*** Data for this exercise

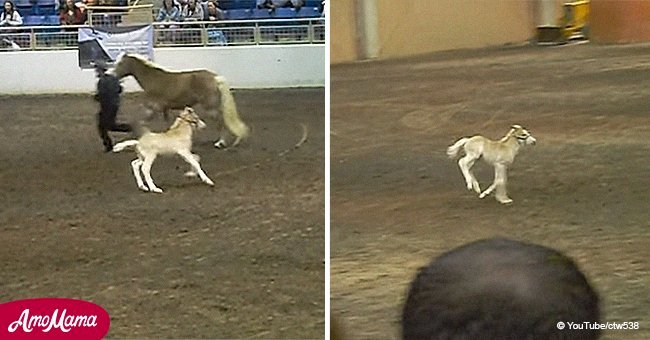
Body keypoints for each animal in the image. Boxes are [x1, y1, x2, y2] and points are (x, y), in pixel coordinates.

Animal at [110, 52, 247, 148]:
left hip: (210, 108)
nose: (110, 74)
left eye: (120, 63)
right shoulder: (163, 109)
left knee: (221, 121)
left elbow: (141, 120)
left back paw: (220, 143)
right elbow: (163, 123)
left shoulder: (155, 107)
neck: (154, 79)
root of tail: (214, 78)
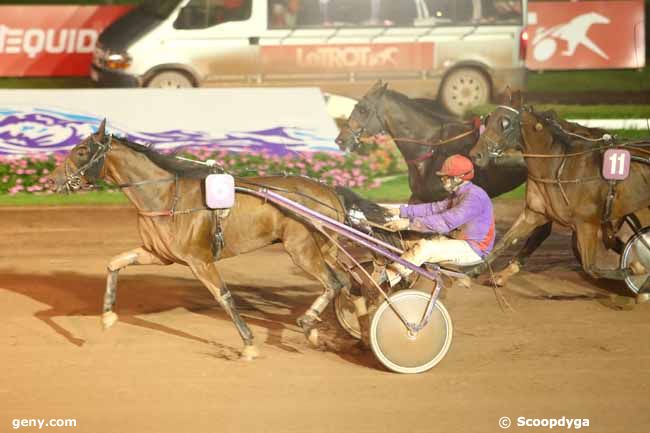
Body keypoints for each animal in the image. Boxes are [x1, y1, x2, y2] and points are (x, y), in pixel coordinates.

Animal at [49, 120, 354, 360]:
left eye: (81, 150)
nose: (51, 181)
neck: (166, 195)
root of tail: (329, 191)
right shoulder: (158, 254)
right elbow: (114, 264)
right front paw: (107, 317)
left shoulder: (200, 260)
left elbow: (224, 296)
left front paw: (248, 345)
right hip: (324, 249)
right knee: (345, 281)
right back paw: (322, 325)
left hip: (301, 249)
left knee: (333, 283)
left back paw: (308, 322)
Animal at [466, 90, 648, 288]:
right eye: (488, 119)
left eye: (505, 123)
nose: (475, 154)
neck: (558, 165)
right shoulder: (535, 213)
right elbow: (504, 242)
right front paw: (472, 274)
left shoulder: (587, 224)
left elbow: (592, 268)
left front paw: (638, 268)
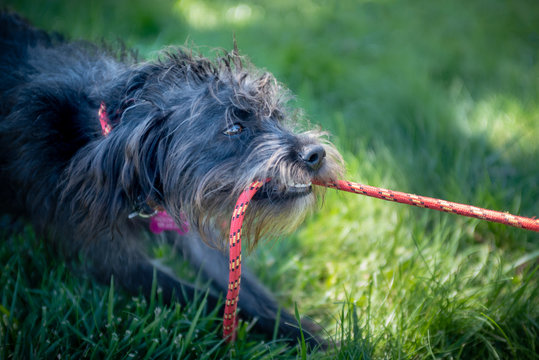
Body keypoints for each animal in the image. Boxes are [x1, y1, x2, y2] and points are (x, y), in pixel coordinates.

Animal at [0, 11, 346, 346]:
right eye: (233, 128)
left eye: (275, 116)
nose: (315, 154)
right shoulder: (107, 258)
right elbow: (205, 298)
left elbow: (246, 289)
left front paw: (300, 330)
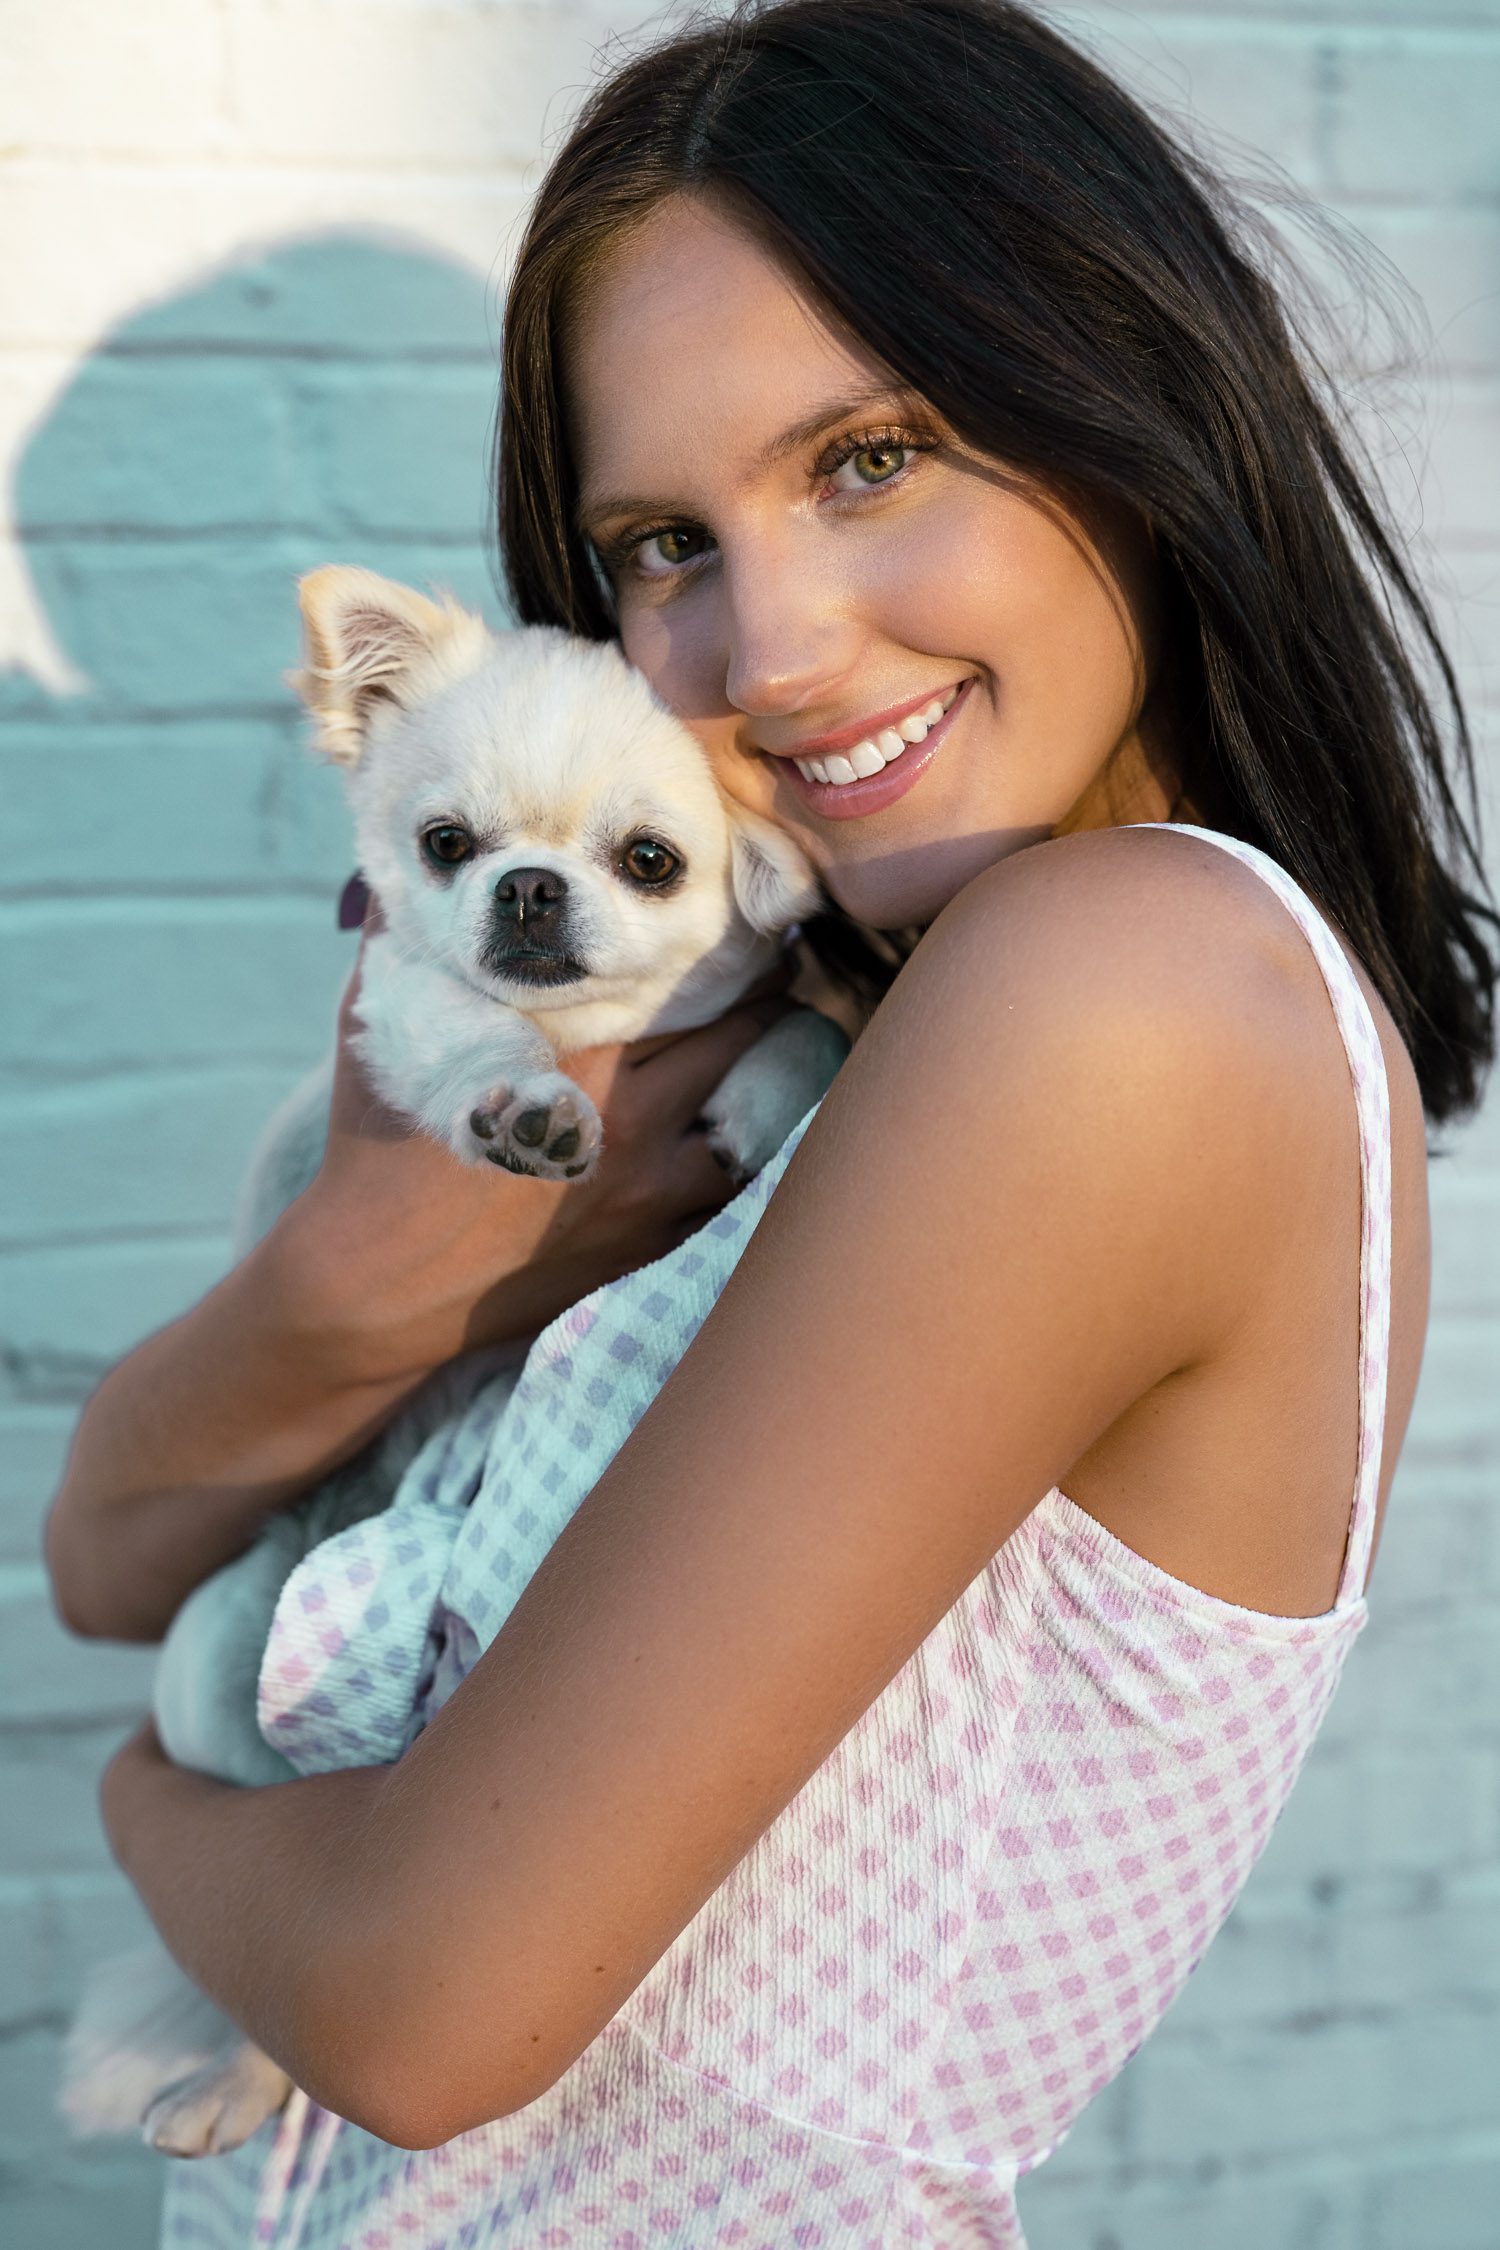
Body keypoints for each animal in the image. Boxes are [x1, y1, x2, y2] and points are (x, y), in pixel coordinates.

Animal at [61, 562, 854, 2160]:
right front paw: (529, 1106)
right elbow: (474, 1033)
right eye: (447, 846)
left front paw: (767, 1094)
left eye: (651, 861)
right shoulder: (408, 1008)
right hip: (212, 1663)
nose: (531, 888)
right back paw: (226, 2083)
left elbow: (797, 1019)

******

(Task directions) Reproduce every record above exactly as given, excluding pictures from the result.

(Task output)
Body keypoints for each animal in the image. Boxes are [x1, y1, x2, y2] and points are (x, y), in pixel coordinates.

Animal at [110, 52, 247, 148]:
left hip: (210, 108)
nose: (110, 74)
left eye: (120, 63)
right shoulder: (163, 109)
left knee: (221, 121)
left elbow: (141, 120)
left back paw: (220, 143)
right elbow: (163, 123)
left shoulder: (155, 107)
neck: (154, 79)
root of tail: (214, 78)
Body keypoints for each animal in the image. Boxes are [x1, y1, x2, y2] and points are (x, y), in pixel coordinates.

Animal at [49, 120, 354, 360]:
left eye: (81, 150)
nose: (51, 181)
neck: (166, 195)
root of tail: (329, 191)
right shoulder: (158, 254)
right elbow: (114, 264)
right front paw: (107, 317)
left shoulder: (200, 260)
left elbow: (224, 296)
left front paw: (248, 345)
right hip: (324, 249)
right knee: (345, 281)
right back paw: (322, 325)
left hip: (301, 249)
left knee: (333, 283)
left back paw: (308, 322)
Animal at [466, 90, 648, 288]:
right eye: (488, 119)
left eye: (505, 123)
nose: (475, 154)
neck: (558, 165)
right shoulder: (535, 213)
right elbow: (504, 242)
right front paw: (472, 274)
left shoulder: (587, 224)
left elbow: (592, 268)
left front paw: (638, 268)
Body keypoints for each animal in the image. Boxes are [x1, y1, x2, y2] and points are (x, y), in pixel coordinates.

Animal at [0, 11, 346, 346]:
right eye: (233, 128)
left eye: (275, 116)
nose: (315, 154)
right shoulder: (107, 258)
right elbow: (205, 298)
left elbow: (246, 289)
left front paw: (300, 330)
Body keypoints for each animal in the image. Boxes are [x1, y1, x2, y2] and points are (x, y), in pixel coordinates.

Animal at [61, 562, 854, 2160]:
right front paw: (529, 1106)
right elbow: (474, 1033)
right eye: (447, 846)
left front paw: (767, 1094)
left eye: (651, 861)
right shoulder: (408, 1008)
right hip: (212, 1663)
nose: (531, 888)
right back paw: (226, 2083)
left elbow: (797, 1019)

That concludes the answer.